Simulation of vacuum membrane desalination within an enhanced design of compact solar water heaters

Abstract

Vacuum Membrane Distillation stands out as a solar desalination method utilizing membrane pressure differentials to evaporate seawater and collect it as fresh water. On the other hand, the new design of compact (or integrated) solar water heaters can be very suitable for Vacuum Membrane Distillation use. In the new design of solar system, its upper part, which is under buoyancy pressure, can have a very suitable space for installing the Vacuum Membrane Distillation system. The purpose of this research is to simulate the proposed design and a dynamic time-domain model was developed for comprehensive simulation, encompassing absorber plate characteristics, collector dimensions, mass flow rate, vacuum pressure reduction, the influence of increasing membrane rows, and seawater concentration. Simulation results showcase the system’s potential, yielding 57.12kg/m2/day of freshwater daily with an average gain output ratio exceeding 1.1. The estimated water production cost is 0.039USD.L-1, along with the generation of 4.3kg.kg/m2/day of chlorine and 0.037g.kg/m2/day of bromine from Mediterranean seawater.
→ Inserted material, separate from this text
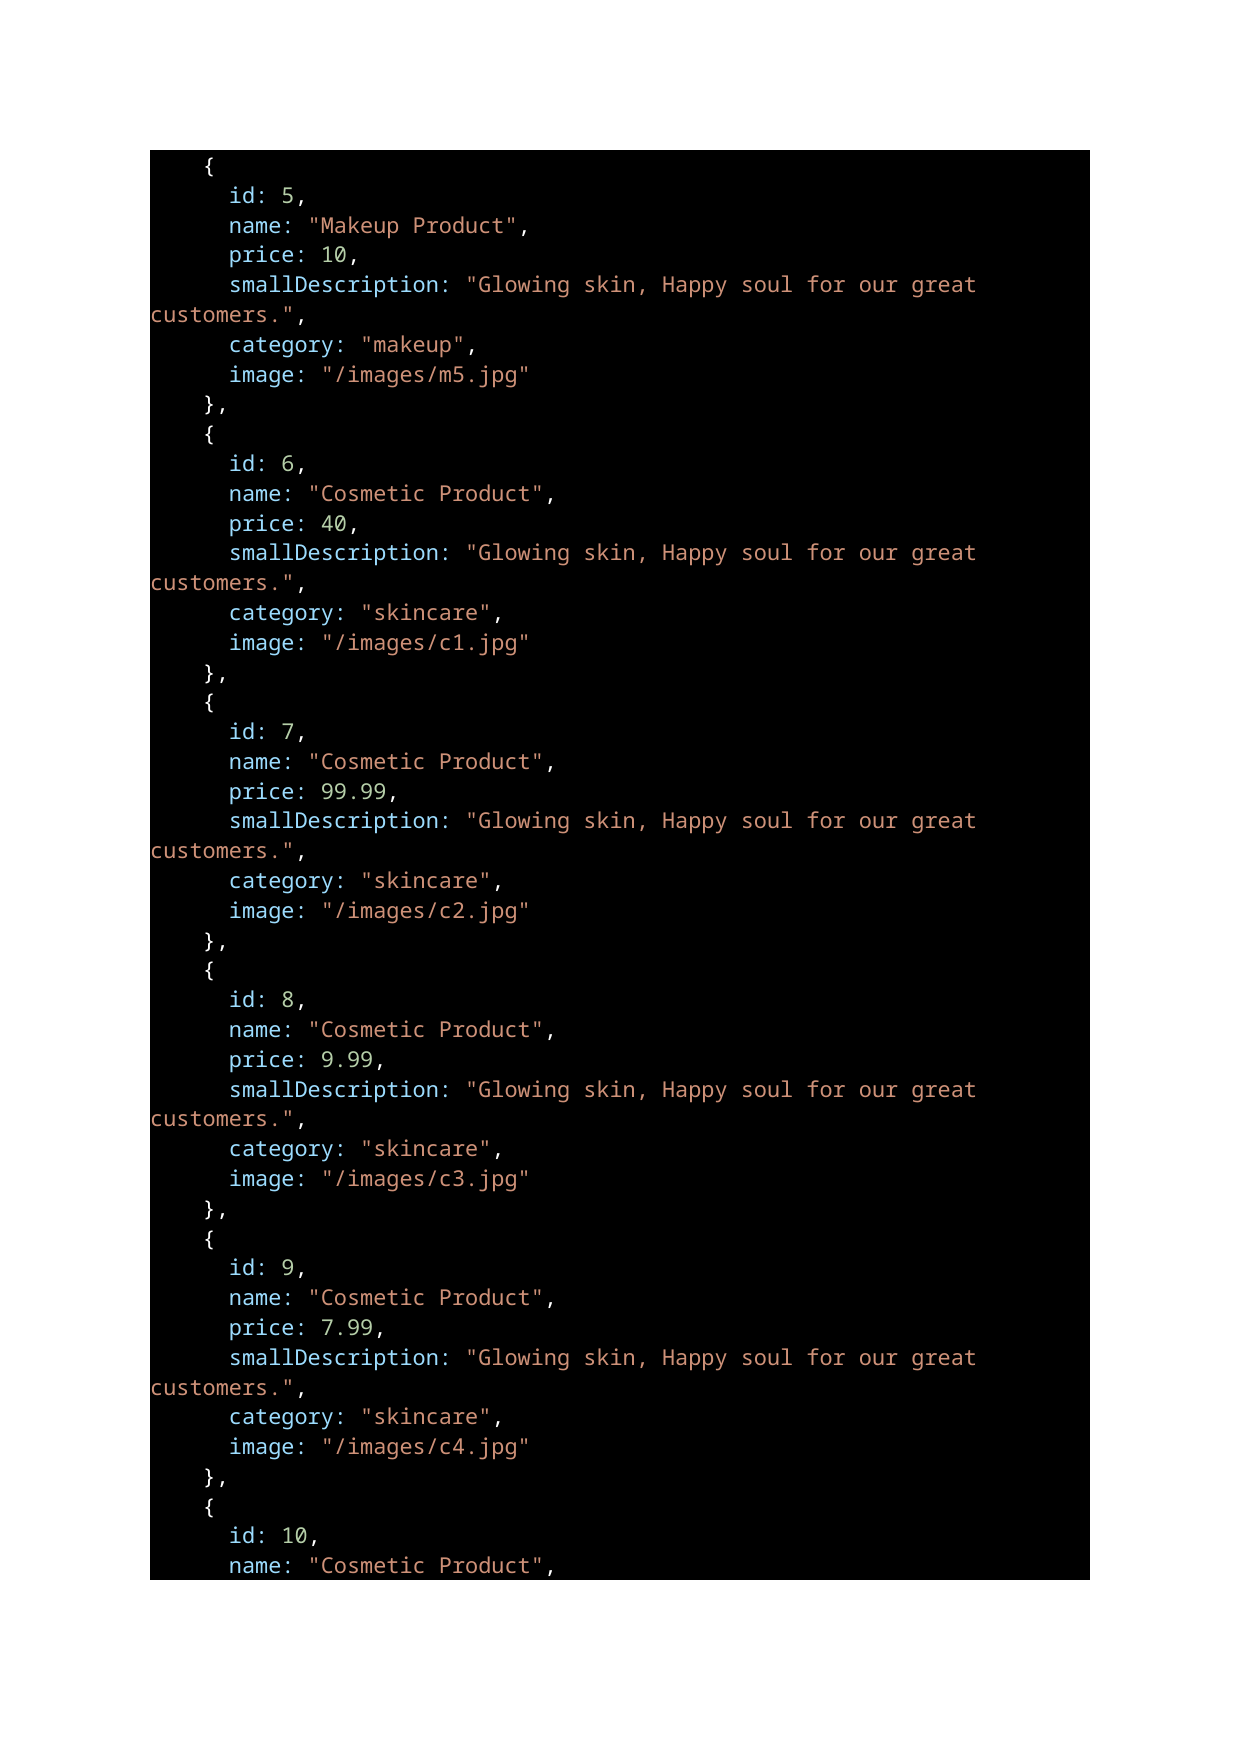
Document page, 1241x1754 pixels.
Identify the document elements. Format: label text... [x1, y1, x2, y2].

For super saline water, the projections indicate a daily production of 104.46kg.kg/m2/day of freshwater with a production cost of less than 0.01 USD/L, a GOR of 1.7, and a daily production of 37.8kg.kg/m2/day of chlorine for a collector area of 6 m2. These outcomes underscore the efficiency and economic viability of the proposed design, positioning it as a promising solution for seawater desalination challenges.